Stubbs Alderton & Markiles, LLP client Atomico announced today that it led the $64M investment round in Clutter with Sequoia Capital, Google Ventures (GV) and Fifth Wall.  Clutter is an end-to-end storage company which takes the pain out of cataloging, packing, storing, and returning your items.

 

Stubbs Alderton & Markiles’ attorneys representing Atomico on the deal included Caroline Cherkassky and Kelly Laffey.

Clutter is a tech-enabled storage company that lets you store extra stuff without actually leaving your house. No more getting stuck in traffic just to put away your camping gear, or completely unpacking a storage unit in order to locate a box of family photos. With Clutter, all your stored items are ready to view online, and getting them out of storage is as easy as ordering a pizza. They believe a 5-star experience should be the norm, and that service companies should actually be of service to their customers.

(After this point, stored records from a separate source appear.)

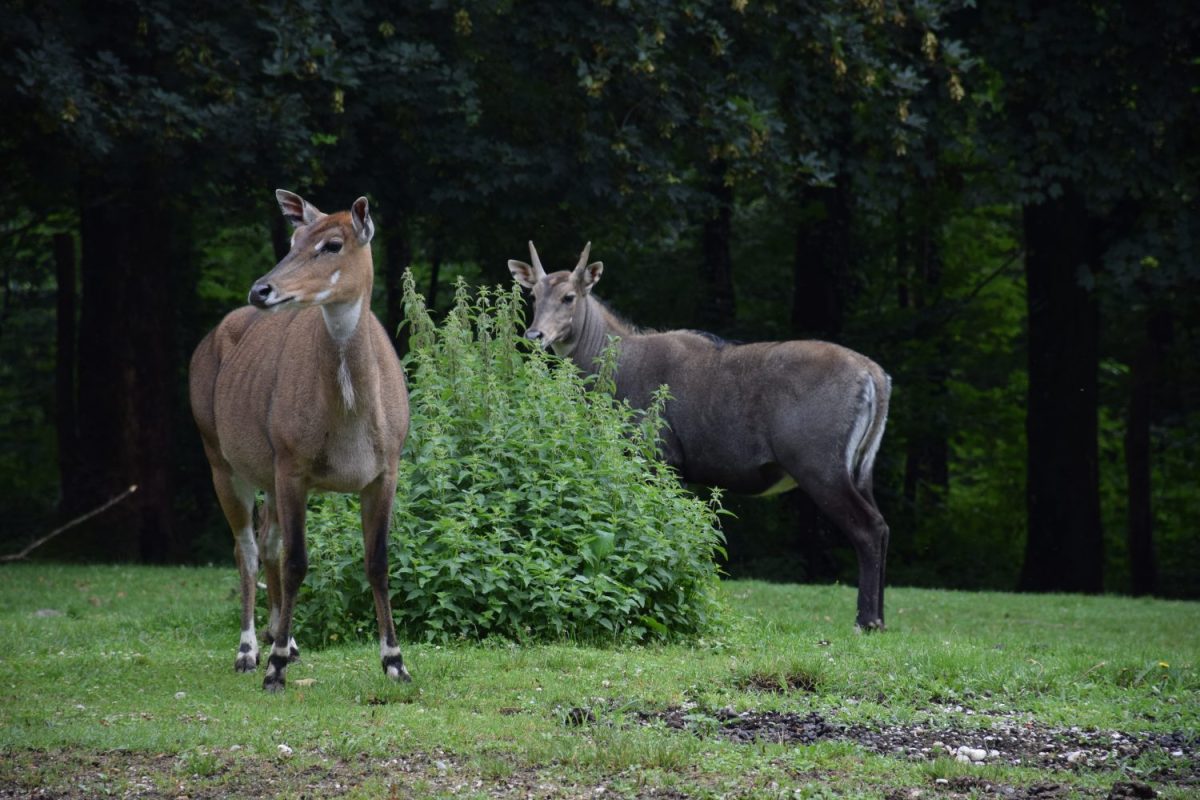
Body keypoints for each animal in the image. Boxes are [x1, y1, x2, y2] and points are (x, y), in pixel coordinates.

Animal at [188, 190, 412, 690]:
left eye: (332, 244)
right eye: (293, 240)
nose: (261, 290)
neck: (351, 420)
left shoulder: (385, 471)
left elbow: (378, 561)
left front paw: (395, 661)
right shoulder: (292, 466)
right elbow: (296, 562)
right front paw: (273, 671)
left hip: (265, 474)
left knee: (267, 541)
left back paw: (287, 641)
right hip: (222, 462)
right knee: (248, 549)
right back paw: (251, 650)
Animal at [506, 244, 892, 633]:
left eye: (569, 296)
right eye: (534, 294)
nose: (535, 335)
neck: (610, 365)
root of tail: (877, 377)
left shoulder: (660, 456)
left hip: (819, 466)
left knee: (868, 529)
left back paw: (866, 621)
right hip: (861, 468)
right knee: (884, 526)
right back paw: (880, 618)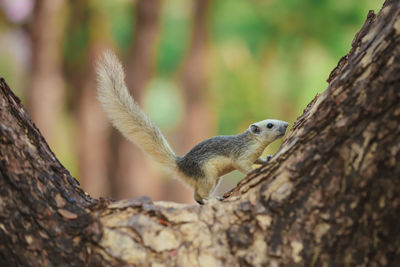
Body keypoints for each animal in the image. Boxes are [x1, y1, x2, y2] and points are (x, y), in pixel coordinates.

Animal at [96, 51, 288, 204]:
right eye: (269, 125)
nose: (286, 124)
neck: (254, 141)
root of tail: (180, 166)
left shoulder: (252, 154)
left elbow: (258, 159)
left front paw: (267, 159)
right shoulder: (242, 154)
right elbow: (244, 166)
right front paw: (256, 171)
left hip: (211, 179)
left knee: (195, 195)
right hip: (207, 176)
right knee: (201, 194)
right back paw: (212, 200)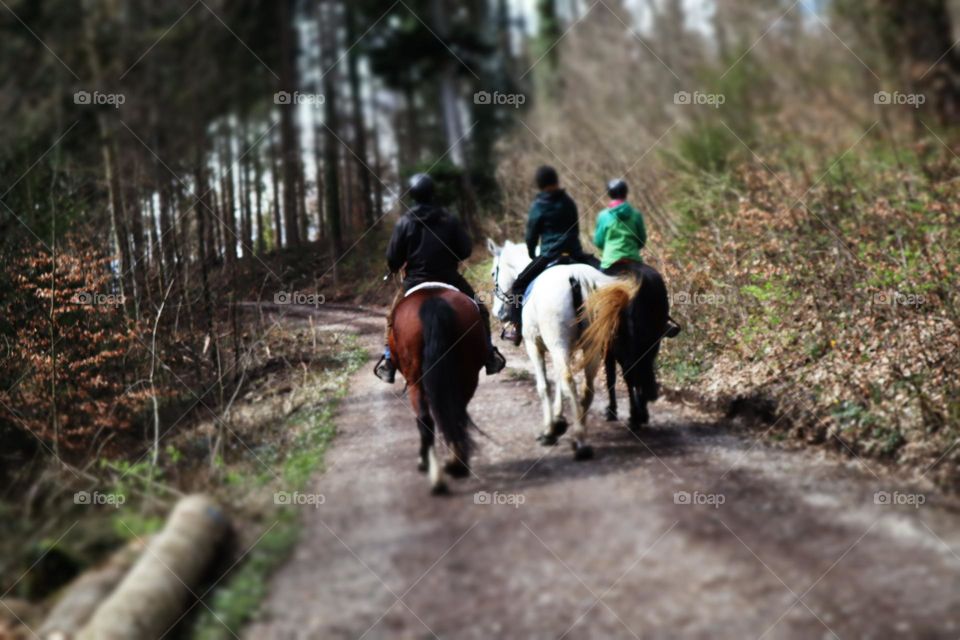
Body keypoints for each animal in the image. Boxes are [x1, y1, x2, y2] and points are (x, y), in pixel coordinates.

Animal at [389, 284, 487, 494]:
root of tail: (434, 302)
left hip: (415, 381)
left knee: (426, 420)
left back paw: (434, 473)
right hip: (468, 375)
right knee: (455, 414)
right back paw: (456, 464)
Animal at [487, 239, 616, 460]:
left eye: (494, 273)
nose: (498, 313)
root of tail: (575, 278)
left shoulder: (534, 345)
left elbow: (545, 385)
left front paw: (549, 430)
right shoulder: (566, 349)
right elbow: (557, 382)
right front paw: (559, 419)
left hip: (558, 343)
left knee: (569, 381)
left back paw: (580, 441)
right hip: (591, 346)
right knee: (586, 387)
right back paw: (580, 427)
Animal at [578, 263, 670, 431]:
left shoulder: (608, 350)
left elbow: (611, 378)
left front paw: (612, 411)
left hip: (623, 346)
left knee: (631, 374)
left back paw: (634, 416)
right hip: (650, 342)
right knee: (643, 371)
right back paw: (642, 412)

Reps from Atomico stated, “At Atomico we invest in global opportunities where we know that we can help scale a business in specific markets around the world. Our thesis is that great companies now come from everywhere and so we’re always on the move, looking to find the most ambitious entrepreneurs, to help them execute their plans to improve the way we live. One of the places we’ve been spending time recently, and where we see clear momentum around the tech scene, is Los Angeles. And we believe we’ve unearthed a global category leader in LA-headquartered Clutter.”

About Atomico

Atomico invests in disruptive technology companies with ambitious founders from Series A onwards. Our experienced team includes founders and operators from the world’s most successful technology firms who partner with our companies as they scale to become global winners. Founded in 2006, Atomico has made over 80 investments into companies including Supercell, Klarna, Stripe, ofo, Lilium, 6Wunderkinder and The Climate Corporation. Atomico’s team includes founders of six billion dollar companies, and operational leaders who were responsible for global expansion, hiring, user growth and marketing at companies from Skype and Google to Uber, Facebook and Spotify.

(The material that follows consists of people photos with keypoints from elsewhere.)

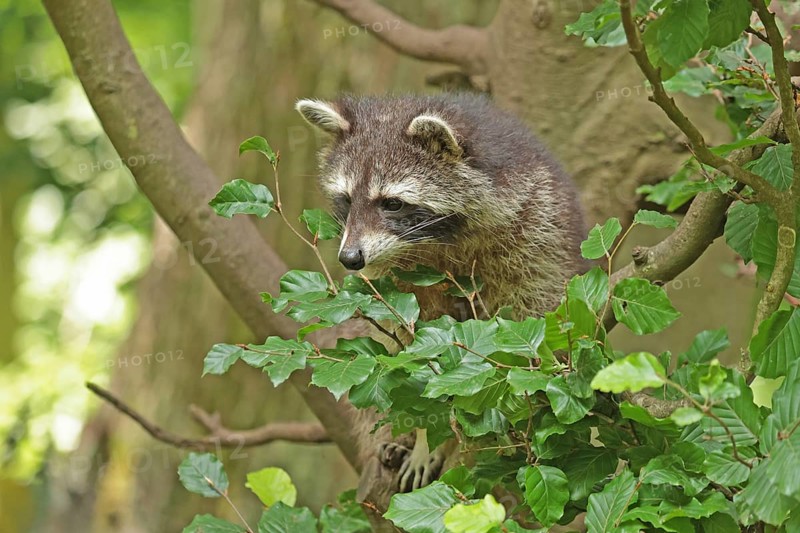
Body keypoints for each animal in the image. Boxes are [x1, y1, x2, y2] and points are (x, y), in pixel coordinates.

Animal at [296, 93, 587, 494]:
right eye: (347, 200)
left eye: (392, 203)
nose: (350, 259)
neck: (435, 239)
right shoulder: (396, 280)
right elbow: (409, 357)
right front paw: (422, 437)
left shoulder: (534, 234)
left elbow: (524, 329)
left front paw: (455, 446)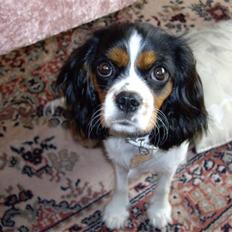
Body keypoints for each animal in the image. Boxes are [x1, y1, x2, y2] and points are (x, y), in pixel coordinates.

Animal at [49, 22, 208, 229]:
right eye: (104, 68)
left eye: (160, 72)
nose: (127, 100)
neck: (137, 139)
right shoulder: (117, 159)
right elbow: (120, 185)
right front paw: (117, 211)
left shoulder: (170, 161)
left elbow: (163, 186)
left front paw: (159, 211)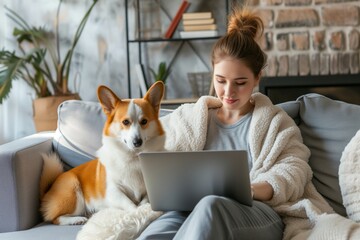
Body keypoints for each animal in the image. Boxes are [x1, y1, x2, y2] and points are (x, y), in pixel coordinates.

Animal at [38, 81, 165, 227]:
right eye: (125, 122)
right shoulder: (113, 192)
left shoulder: (147, 191)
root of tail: (47, 192)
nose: (137, 142)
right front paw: (138, 212)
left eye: (144, 121)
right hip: (73, 190)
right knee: (55, 218)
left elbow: (144, 201)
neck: (132, 157)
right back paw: (76, 220)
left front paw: (144, 208)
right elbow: (130, 204)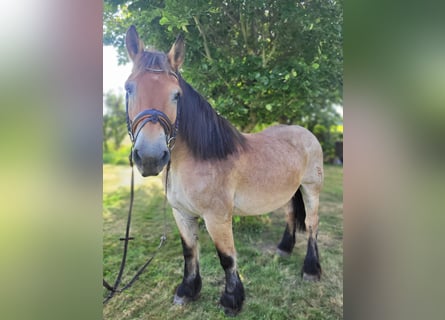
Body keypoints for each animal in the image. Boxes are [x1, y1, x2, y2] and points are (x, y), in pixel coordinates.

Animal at [123, 25, 320, 316]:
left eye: (176, 95)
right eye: (129, 89)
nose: (150, 157)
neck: (200, 157)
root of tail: (305, 132)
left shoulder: (217, 217)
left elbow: (227, 258)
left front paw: (232, 300)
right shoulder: (181, 213)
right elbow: (189, 251)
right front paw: (188, 291)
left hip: (311, 189)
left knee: (312, 224)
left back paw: (311, 270)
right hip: (288, 191)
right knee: (290, 214)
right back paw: (284, 249)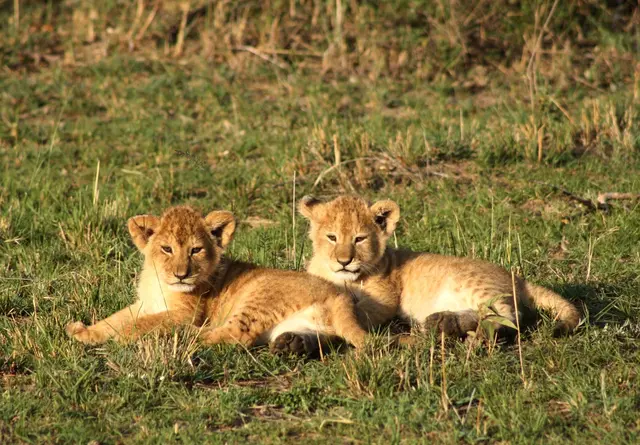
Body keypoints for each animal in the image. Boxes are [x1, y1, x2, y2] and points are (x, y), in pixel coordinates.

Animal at [65, 205, 367, 353]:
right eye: (167, 249)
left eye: (195, 250)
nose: (182, 275)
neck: (158, 281)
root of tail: (338, 294)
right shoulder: (144, 304)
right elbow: (114, 319)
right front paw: (84, 331)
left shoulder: (185, 313)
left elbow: (141, 323)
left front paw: (121, 336)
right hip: (303, 323)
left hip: (258, 296)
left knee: (234, 335)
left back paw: (175, 339)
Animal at [291, 195, 581, 349]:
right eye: (332, 237)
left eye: (359, 239)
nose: (344, 261)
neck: (343, 277)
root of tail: (516, 277)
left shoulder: (385, 299)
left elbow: (358, 310)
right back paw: (443, 323)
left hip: (472, 284)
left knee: (510, 316)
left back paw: (475, 338)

About Stubbs Alderton & Markiles, LLP

Stubbs Alderton & Markiles, LLP is a business law firm with robust corporate, public securities, mergers and acquisitions, entertainment, intellectual property, brand protection and business litigation practice groups focusing on the representation of, among others, venture backed emerging growth companies, middle market public companies, large technology companies, entertainment and digital media companies, investors, venture capital funds, investment bankers and underwriters. The firm’s clients represent the full spectrum of Southern California business with a concentration in the technology, entertainment, videogame, apparel and medical device sectors. Our mission is to provide technically excellent legal services in a consistent, highly-responsive and service-oriented manner with an entrepreneurial and practical business perspective. These principles are the hallmarks of our Firm.